DATA FOR THIS EXERCISE:

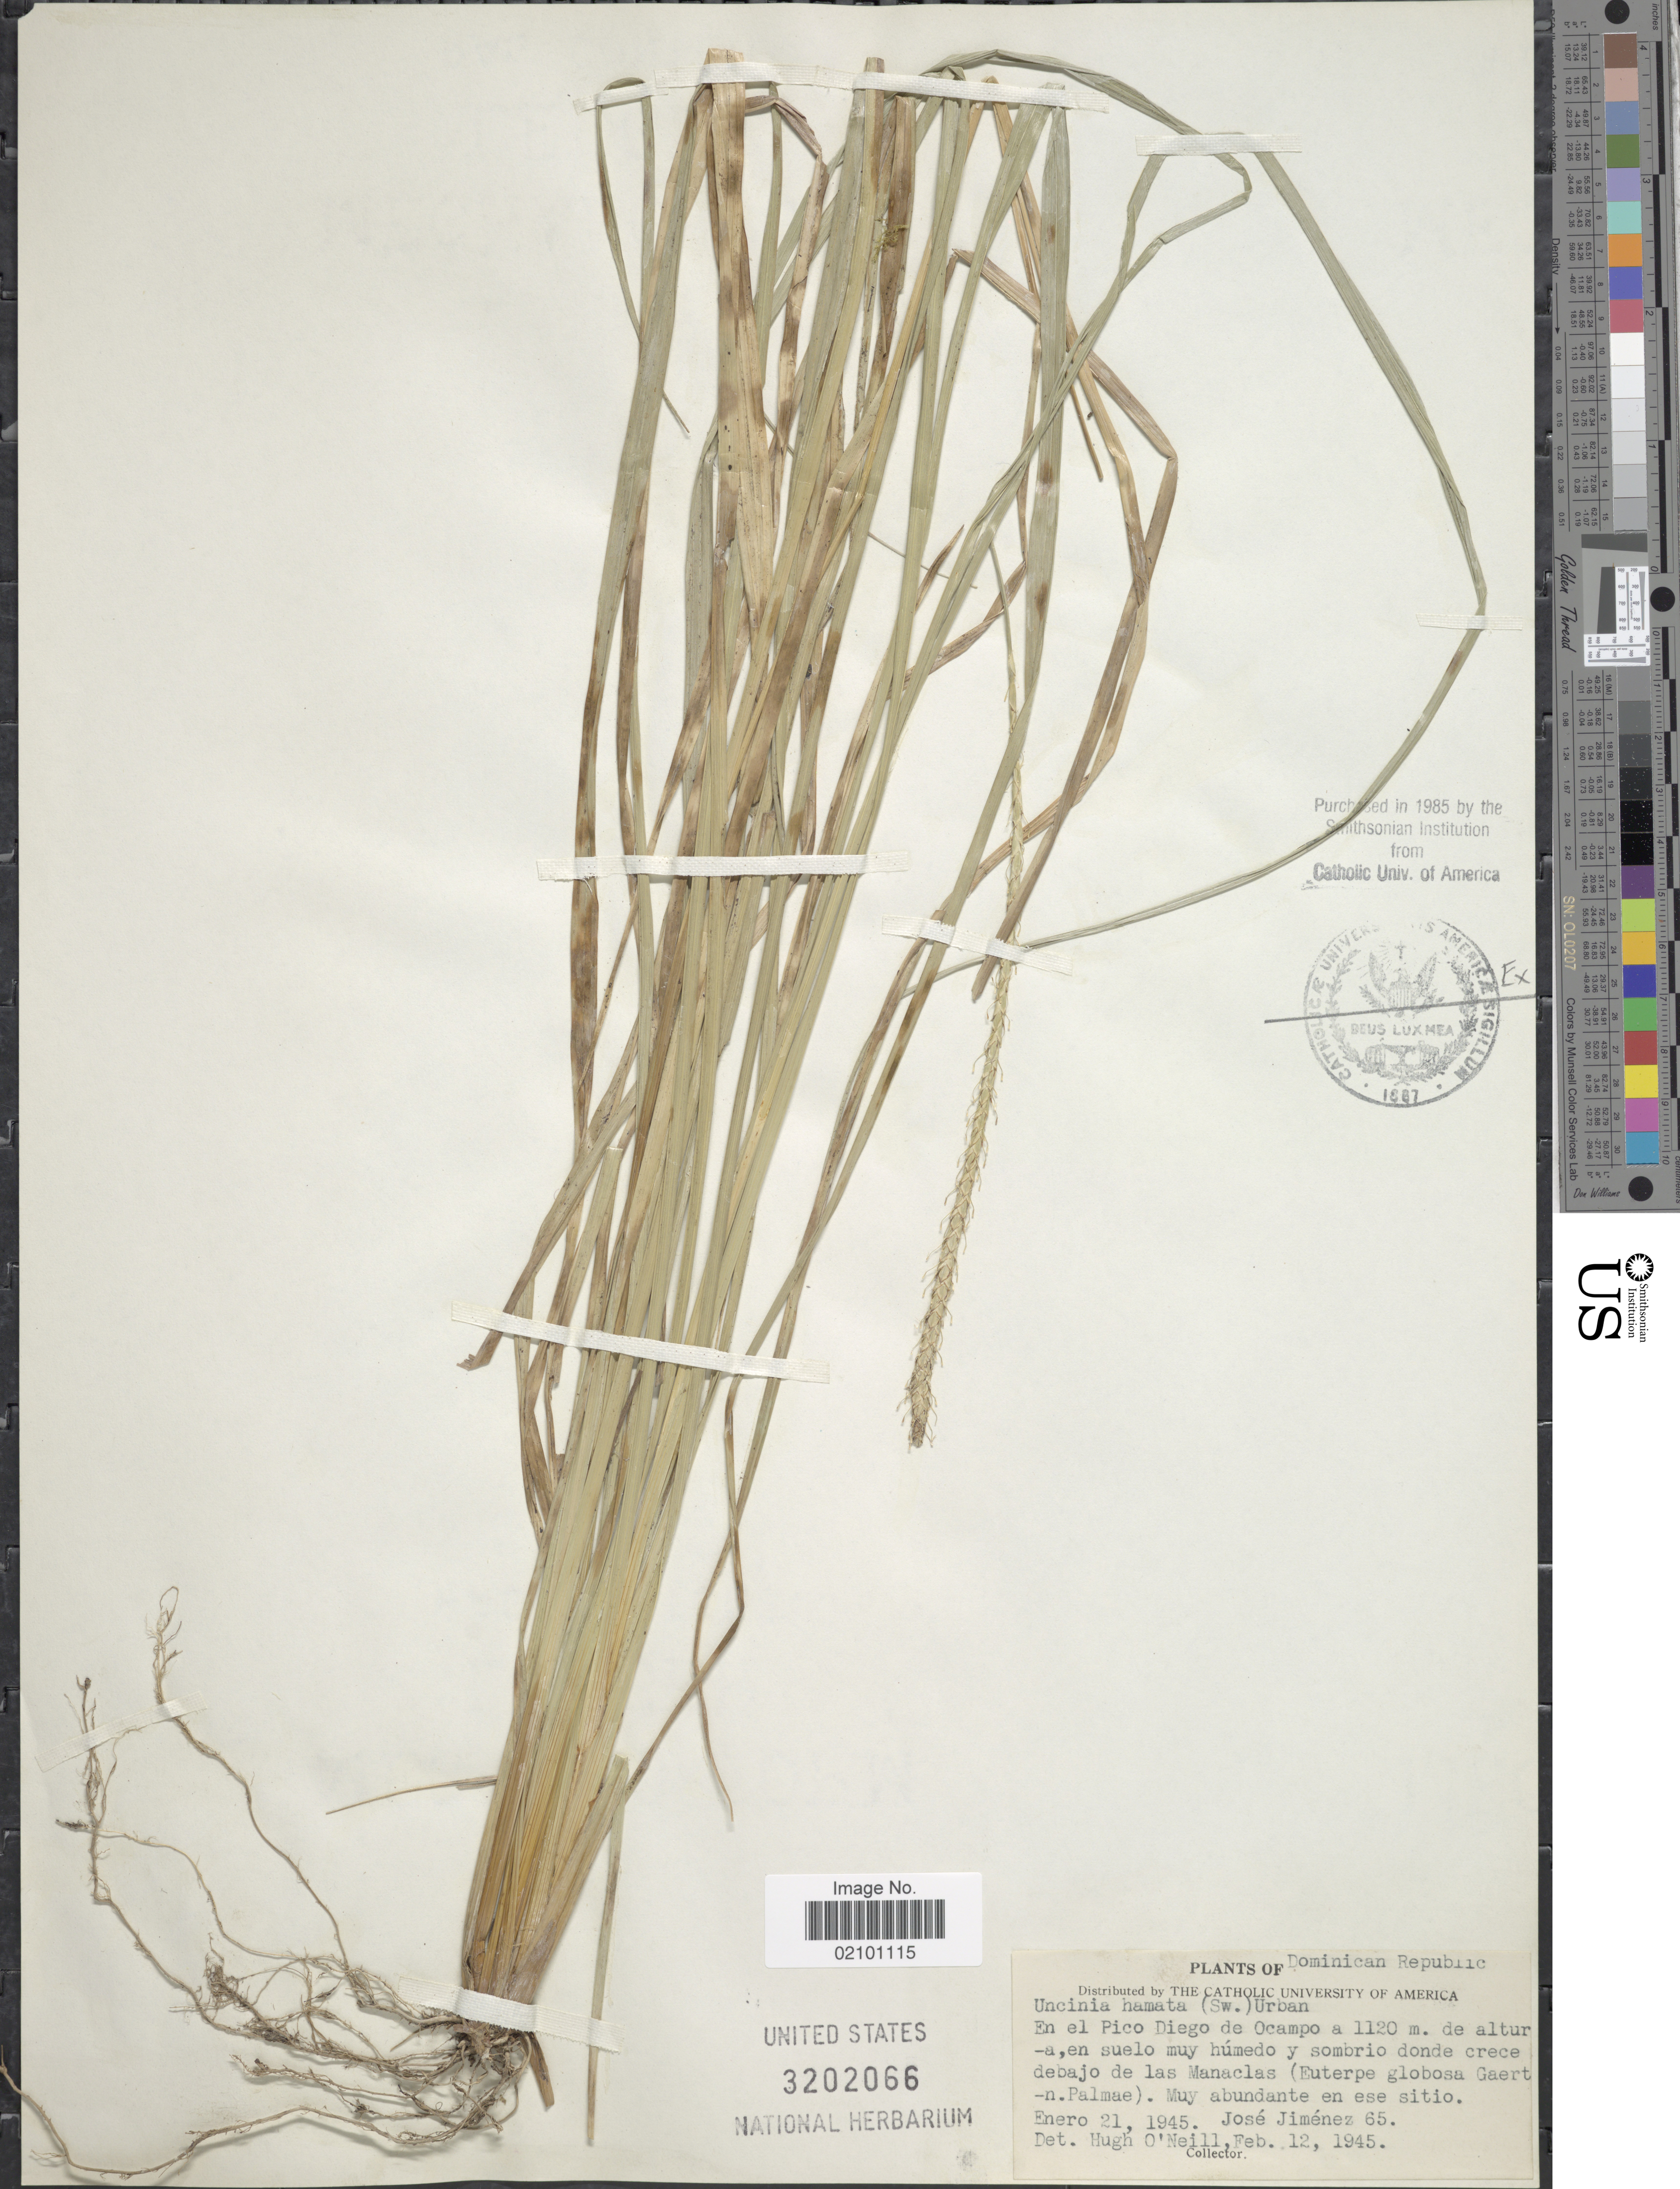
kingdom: Plantae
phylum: Tracheophyta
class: Liliopsida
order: Poales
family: Cyperaceae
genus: Carex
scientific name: Carex hamata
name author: Sw.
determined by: Strong, M. T., (US), Smithsonian Institution - National Museum of Natural History (UNITED STATES)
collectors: J. Jiménez Ramírez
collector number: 65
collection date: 1945-01-21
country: Dominican Republic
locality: En el Pico Diego de Ocampo , donde crece debajo de las Manaclas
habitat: En suelo muy húmido y sombrio donde crece debajo de la Manaclas. Muy abundante en ese sitio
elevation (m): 1120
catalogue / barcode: US 3202066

WORK TO BE COMPLETED: Write out the lines of the records from the one containing "collector number: 65" through the last line, both included, copying each one exactly.

RESULT OF THIS TASK:
collector number: 65
collection date: 1945-01-21
country: Dominican Republic
locality: En el Pico Diego de Ocampo , donde crece debajo de las Manaclas
habitat: En suelo muy húmido y sombrio donde crece debajo de la Manaclas. Muy abundante en ese sitio
elevation (m): 1120
catalogue / barcode: US 3202066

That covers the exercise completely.